Azure Purview is a unified data governance tool that helps you manage and govern your on-prem, Azure, multi-cloud, and SaaS data. One of the “multi-cloud” features enables customers to scan data stored in their AWS S3 buckets, discovering sensitive information types.
This blog post shows how this scan may be configured with a few steps.
We assume you already have a Purview account, otherwise please follow instructions on our documentation.
Step 1:
First you create an AWS role that will allow Purview to scan the S3 buckets. An AWS role is basically an AWS identity with permission policies determining what the identity can do in AWS.
Follow the instructions for creating the AWS role.
Step 2:
Here, you’ll find how to retrieve the role ARN of the AWS role created in the previous step.
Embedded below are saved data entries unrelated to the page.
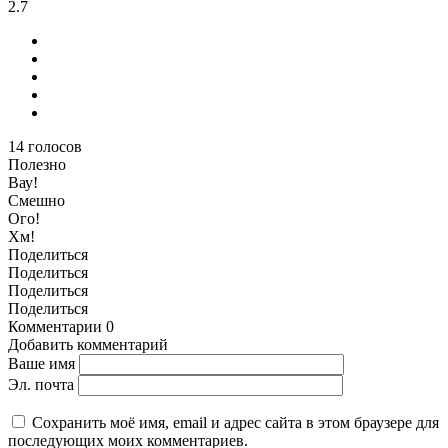
2.7
14
голосов
Полезно
Вау!
Смешно
Ого!
Хм!
Поделиться
Поделиться
Поделиться
Поделиться
Комментарии
0
Добавить комментарий
Ваше имя
Эл. почта
Сохранить моё имя, email и адрес сайта в этом браузере для
последующих моих комментариев.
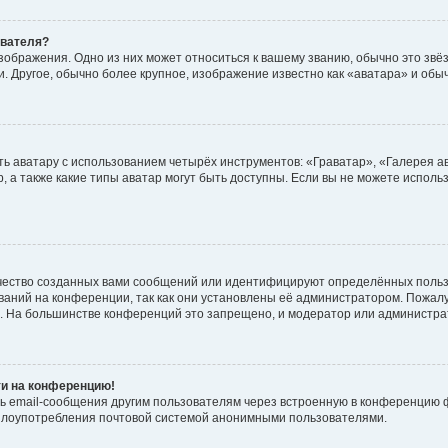
ователя?
зображения. Одно из них может относиться к вашему званию, обычно это звёзд
. Другое, обычно более крупное, изображение известно как «аватара» и обы
ь аватару с использованием четырёх инструментов: «Граватар», «Галерея а
, а также какие типы аватар могут быть доступны. Если вы не можете испол
чество созданных вами сообщений или идентифицируют определённых польз
аний на конференции, так как они установлены её администратором. Пожал
е. На большинстве конференций это запрещено, и модератор или администра
ти на конференцию!
ь email-сообщения другим пользователям через встроенную в конференцию ф
ь злоупотребления почтовой системой анонимными пользователями.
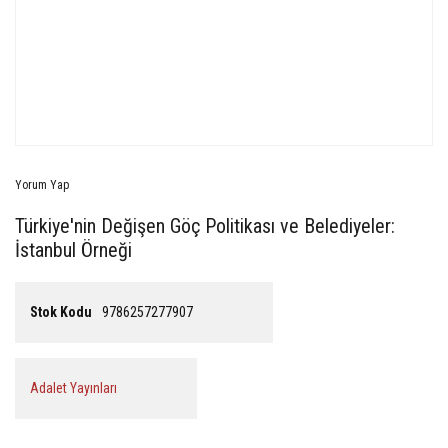
Yorum Yap
Türkiye'nin Değişen Göç Politikası ve Belediyeler:
İstanbul Örneği
Stok Kodu
9786257277907
Adalet Yayınları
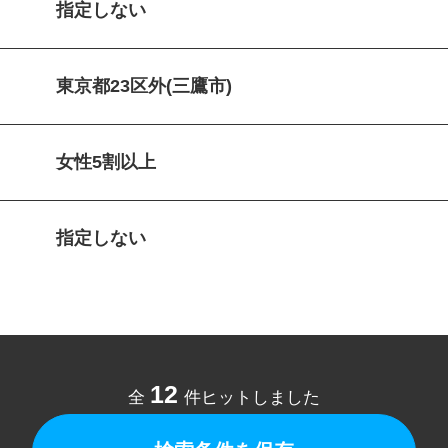
指定しない
東京都23区外(三鷹市)
女性5割以上
指定しない
12
全
件ヒットしました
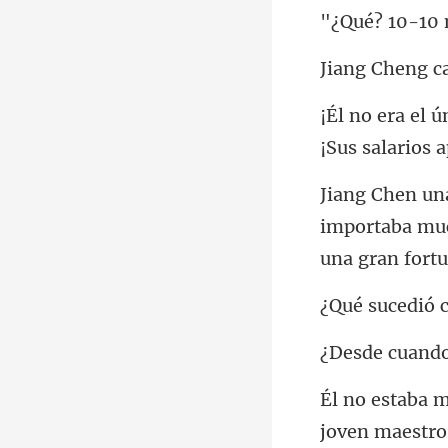
-10
¡Sus sala
importaba muc
joven maestro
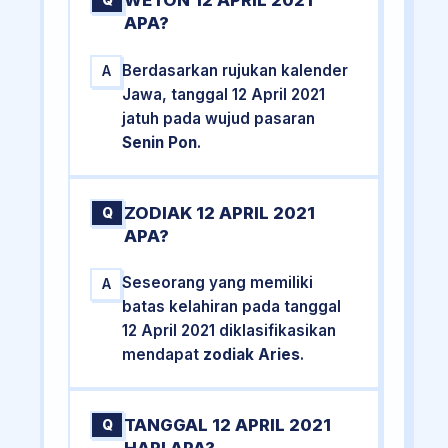
WETON 12 APRIL 2021
Q
APA?
Berdasarkan rujukan kalender
A
Jawa, tanggal 12 April 2021
jatuh pada wujud pasaran
Senin Pon
.
ZODIAK 12 APRIL 2021
Q
APA?
Seseorang yang memiliki
A
batas kelahiran pada tanggal
12 April 2021 diklasifikasikan
mendapat
zodiak Aries
.
TANGGAL 12 APRIL 2021
Q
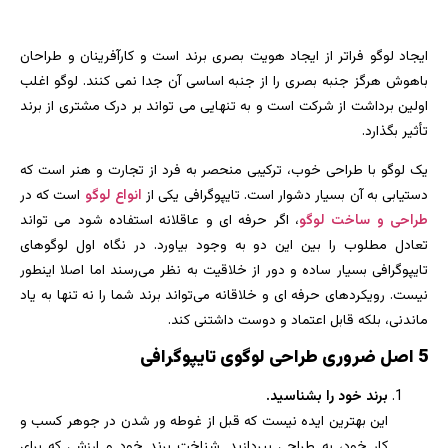
ایجاد لوگو فراتر از ایجاد هویت بصری برند است و کارآفرینان و طراحان
باهوش هرگز جنبه بصری را از جنبه اساسی آن جدا نمی کنند. لوگو اغلب
اولین برداشت از شرکت است و به تنهایی می تواند بر درک مشتری از برند
تأثیر بگذارد.
یک لوگو با طراحی خوب، ترکیبی منحصر به فرد از تجارت و هنر است که
دستیابی به آن بسیار دشوار است. تایپوگرافی یکی از
انواع لوگو
است که در
طراحی و ساخت لوگو
، اگر حرفه ای و عاقلانه استفاده شود می تواند
تعادل مطلوب را بین این دو به وجود بیاورد. در نگاه اول لوگوهای
تایپوگرافی بسیار ساده و دور از خلاقیت به نظر می‌رسند اما اصلا اینطور
نیست. رویکردهای حرفه ای و خلاقانه می‌تواند برند شما را نه تنها به یاد
ماندنی، بلکه قابل اعتماد و دوست داشتنی کند.
5 اصل ضروری طراحی لوگوی تایپوگرافی
برند خود را بشناسید.
این بهترین ایده نیست که قبل از غوطه ور شدن در جوهر کسب و
کار خود، به طراحی بپردازید. شناخت برند خود و ارزشی که برای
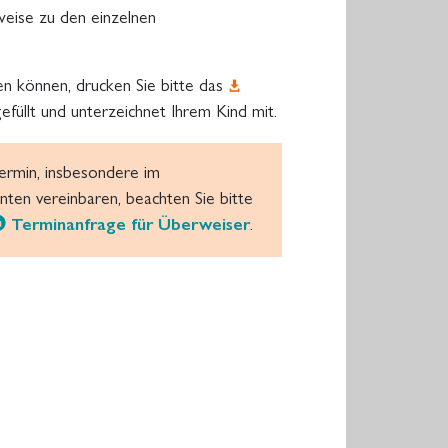
weise zu den einzelnen
ten können, drucken Sie bitte das
füllt und unterzeichnet Ihrem Kind mit.
ermin, insbesondere im
ten vereinbaren, beachten Sie bitte
Terminanfrage für Überweiser
.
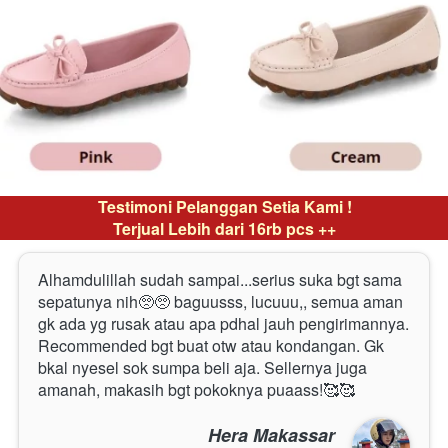
Testimoni Pelanggan Setia Kami !
Terjual Lebih dari 16rb pcs ++
Alhamdulillah sudah sampai...serius suka bgt sama 
sepatunya nih🥺🥺 baguusss, lucuuu,, semua aman 
gk ada yg rusak atau apa pdhal jauh pengirimannya. 
Recommended bgt buat otw atau kondangan. Gk 
bkal nyesel sok sumpa beli aja. Sellernya juga 
amanah, makasih bgt pokoknya puaass!🥰🥰  
Hera Makassar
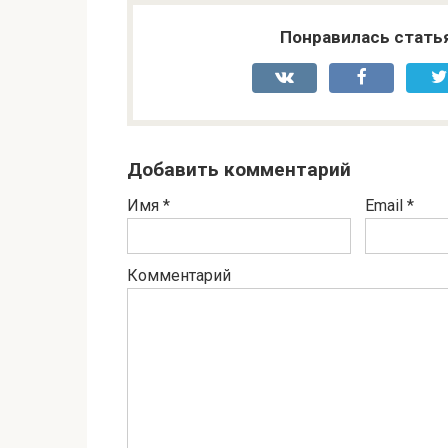
Понравилась стать
Добавить комментарий
Имя
*
Email
*
Комментарий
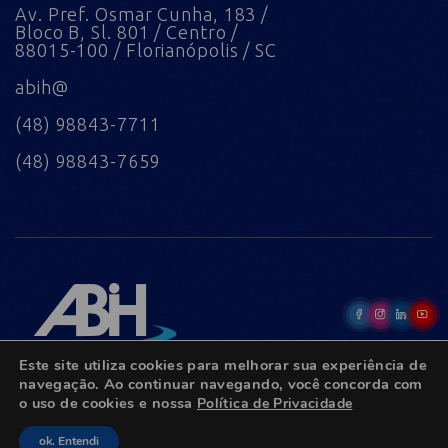
Av. Pref. Osmar Cunha, 183 /
Bloco B, Sl. 801 / Centro /
88015-100 / Florianópolis / SC
abih@
(48) 98843-7711
(48) 98843-7659
Este site utiliza cookies para melhorar sua experiência de
navegação. Ao continuar navegando, você concorda com
o uso de cookies e nossa
Política de Privacidade
© Copyright 2022 - Todos os direitos reservados.
ok. Entendi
Afterwards, you create a Purview credential for accessing AWS S3. In general, a credential is information used by Azure Purview to authenticate to registered data sources. Follow these instructions for creating the credential.
Optional Step 3:
This step is only necessary if any of the S3 buckets are encrypted, otherwise it may be skipped.
Please follow this guideline to ensure Purview is able to scan encrypted S3 buckets.
Step 4:
This is required if you intend to scan a single Amazon S3 bucket as a Purview resource. If you plan to scan many S3 buckets of an AWS account, proceed to Step 5 of this blog post instead.
Retrieve your AWS S3 bucket name as documented here.
Afterwards, add a single Amazon S3 bucket as a Purview resource according to the following instructions. This ensures the bucket can be scanned by Purview.
Optional Step 5:
Perform this step if you plan to scan all S3 buckets of an AWS account instead of a single AWS S3 bucket. Adding an AWS account as data sources ensures S3 buckets contained in the AWS account can be scanned by Azure Purview.
When following the instructions, please observe that the layout of the IAM dashboard has changed.
Here you’ll find guidance on how to add an AWS S3 account as a purview resource.
Step 6:
Depending on your previous action, this step scans either a single AWS S3 bucket or all S3 buckets of a whole AWS account. By scanning an S3 bucket, Azure Purview learns which sensitive data is stored there.
If you intend to scan select file types or limit scanning to a subset classification rules, you may consider creating a custom scan rule set.
Follow the instructions in order to create a scan for one or more AWS S3 buckets.
Step 7:
In the last step, we explore the Purview scanning results. As illustrated here, this allows drilling down in Purview data sources.